• Chagigah 13b contains the Talmud's most direct engagement with Zechariah's chariot imagery, treating the four chariots of chapter 6 as Merkavah-level classified material. The four chariots going out between two bronze mountains correspond to the four winds of heaven — this is divine force projection in all directions simultaneously, the divine military's full deployment order after receiving operational authorization.
• Sanhedrin 98b discusses the Branch (Tzemach) who will rebuild the Temple, and the Talmud's identification of this figure as a central messianic actor. Zechariah 6:12-13 — "Behold, the man whose name is the Branch: for he shall branch out from his place, and he shall build the temple of the Lord... He shall bear royal honor, and shall sit and rule on his throne. And there shall be a priest on his throne, and the counsel of peace shall be between them both" — is the Talmud's resolution of the tension between priestly and royal authority: in the Branch, both offices unite.
• Yoma 72b discusses the high priest's crown and the Talmud's teaching that Torah scholars are "crowned" with their learning. Zechariah 6:9-11 — the instruction to take silver and gold from the returnees and make a crown (ataret) for Joshua the high priest — is the Talmud's image of divine authorization transferred through material act. The Tzaddik's coronation is not self-declared but conferred through a specific ritual of divine appointment, making the authority unambiguous and the Sitra Achra's counter-claims legally void.

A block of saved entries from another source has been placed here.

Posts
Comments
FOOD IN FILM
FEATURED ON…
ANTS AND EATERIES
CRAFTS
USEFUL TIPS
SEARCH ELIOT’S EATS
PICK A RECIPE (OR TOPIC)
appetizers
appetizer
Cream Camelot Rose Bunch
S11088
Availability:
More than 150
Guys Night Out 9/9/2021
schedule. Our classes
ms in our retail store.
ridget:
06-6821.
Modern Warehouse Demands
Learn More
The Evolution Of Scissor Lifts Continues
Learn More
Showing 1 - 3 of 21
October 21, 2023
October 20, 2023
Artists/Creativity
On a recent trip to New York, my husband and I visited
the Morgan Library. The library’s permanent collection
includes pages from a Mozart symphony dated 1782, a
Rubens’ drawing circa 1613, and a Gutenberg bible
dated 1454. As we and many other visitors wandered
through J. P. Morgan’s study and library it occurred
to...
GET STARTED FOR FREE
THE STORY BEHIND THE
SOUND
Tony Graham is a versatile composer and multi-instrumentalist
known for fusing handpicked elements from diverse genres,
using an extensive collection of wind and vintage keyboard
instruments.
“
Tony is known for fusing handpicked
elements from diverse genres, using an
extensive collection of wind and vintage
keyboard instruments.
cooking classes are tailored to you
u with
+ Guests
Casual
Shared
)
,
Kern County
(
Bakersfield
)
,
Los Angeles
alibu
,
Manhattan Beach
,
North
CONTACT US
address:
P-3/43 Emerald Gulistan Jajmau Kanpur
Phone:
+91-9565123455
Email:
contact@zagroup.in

• Megillah 17b teaches that the order of the Amidah's eighteen blessings corresponds to the sequence of the final redemption events. Zechariah 6:14-15 — the crown to remain in the Temple as a memorial, and "those who are far off shall come and help to build the temple of the Lord" — maps onto the Talmud's ingathering blessing: the distant ones (diaspora) contribute to the rebuilding precisely because the Crown of divine appointment is visibly established. The Tzaddik reads this as the fundraising theology of the end-time restoration.

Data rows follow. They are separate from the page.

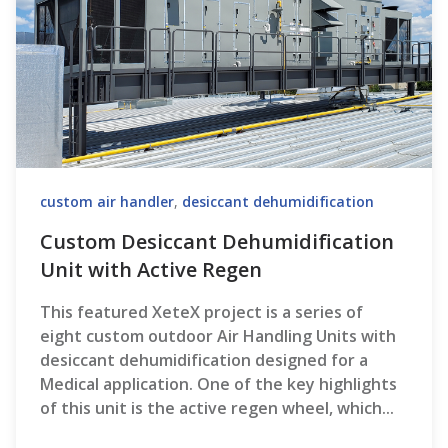
custom air handler
,
desiccant dehumidification
Custom Desiccant Dehumidification
Unit with Active Regen
This featured XeteX project is a series of
eight custom outdoor Air Handling Units with
desiccant dehumidification designed for a
Medical application. One of the key highlights
of this unit is the active regen wheel, which...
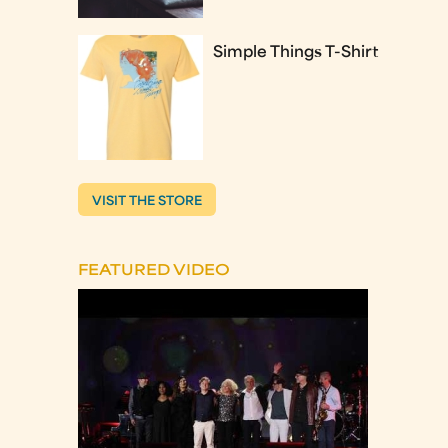
Simple Things T-Shirt
VISIT THE STORE
FEATURED VIDEO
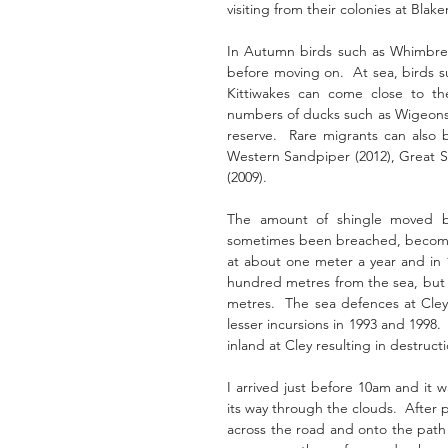
visiting from their colonies at Blake
In Autumn birds such as Whimbrels,
before moving on.  At sea, birds 
Kittiwakes can come close to the
numbers of ducks such as Wigeons, T
reserve.  Rare migrants can also b
Western Sandpiper (2012), Great Sn
(2009).
The amount of shingle moved by
sometimes been breached, becoming 
at about one meter a year and in 1
hundred metres from the sea, but b
metres.  The sea defences at Cley
lesser incursions in 1993 and 1998.
inland at Cley resulting in destruc
I arrived just before 10am and it 
its way through the clouds.  After 
across the road and onto the path t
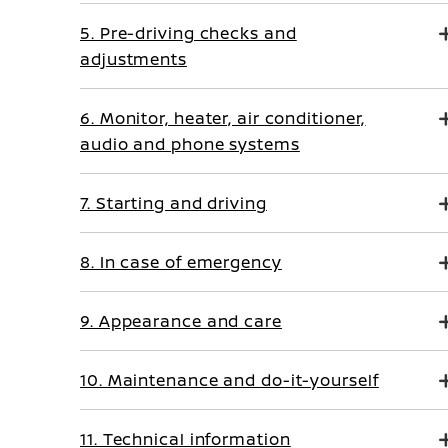
5. Pre-driving checks and
adjustments
6. Monitor, heater, air conditioner,
audio and phone systems
7. Starting and driving
8. In case of emergency
9. Appearance and care
10. Maintenance and do-it-yourself
11. Technical information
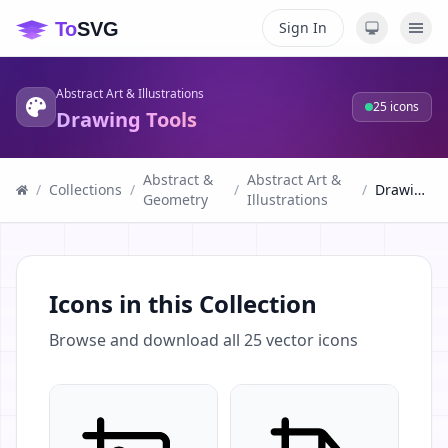
Sign In
Abstract Art & Illustrations
25
icons
Drawing Tools
Abstract &
Abstract Art &
/
Collections
/
/
/
Drawing Tools
Geometry
Illustrations
Icons in this Collection
Browse and download all
25
vector icons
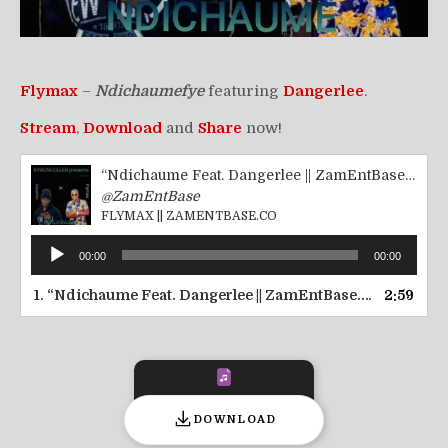
Flymax
–
Ndichaumefye
featuring
Dangerlee
.
Stream
,
Download
and
Share
now!
“Ndichaume Feat. Dangerlee || ZamEntBase.co”
@ZamEntBase
FLYMAX || ZAMENTBASE.CO
Audio
00:00
00:00
Player
1.
“Ndichaume Feat. Dangerlee || ZamEntBase.co”
2:59
— FLYMA
DOWNLOAD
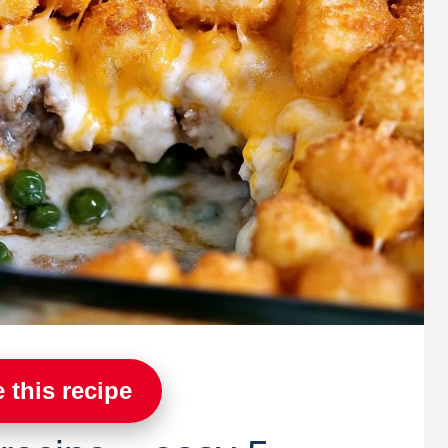
 this recipe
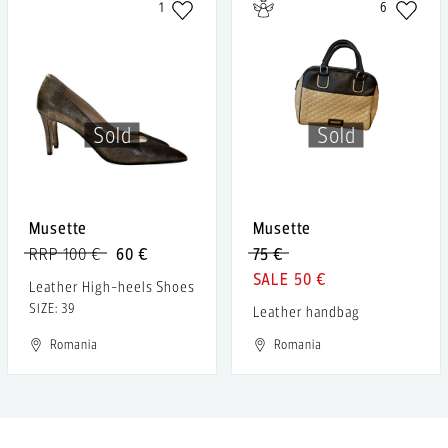
1
6
Sold
Sold
Musette
Musette
RRP 100 €
60 €
75 €
50 €
Leather High-heels Shoes
SIZE: 39
Leather handbag
Romania
Romania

• Sotah 48b records the Talmud's discussion of what happened to divine prophecy after Haggai, Zechariah, and Malachi — the prophetic channel narrowed to the bat kol (heavenly echo). Zechariah 6:15's condition — "And this shall come to pass, if you will diligently obey the voice of the Lord your God" — is the Talmud's operational requirement: continued prophetic access is conditional on obedience. The Tzaddik reads this as the maintenance protocol for Second Heaven communications: the channel remains open as long as the operational conditions are met.